## [DATASET EXCERPT]

□ □ □

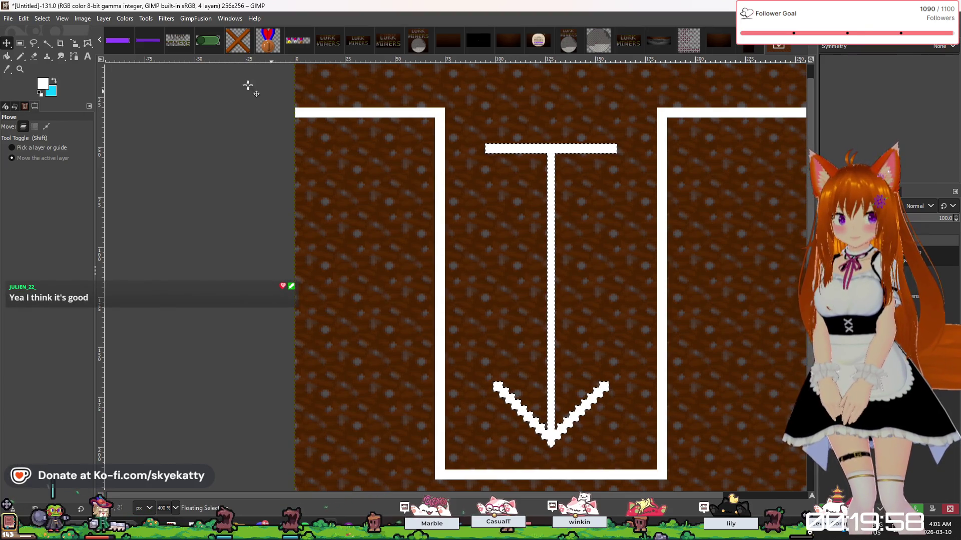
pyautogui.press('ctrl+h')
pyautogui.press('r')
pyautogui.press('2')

□ □ □

## [AIM OF THE EXERCISE]
Repeat the listing in full and exactly. Do not include any images.

## [SOLUTION FOR THIS PROBLEM]
pyautogui.press('ctrl+h')
pyautogui.press('r')
pyautogui.press('2')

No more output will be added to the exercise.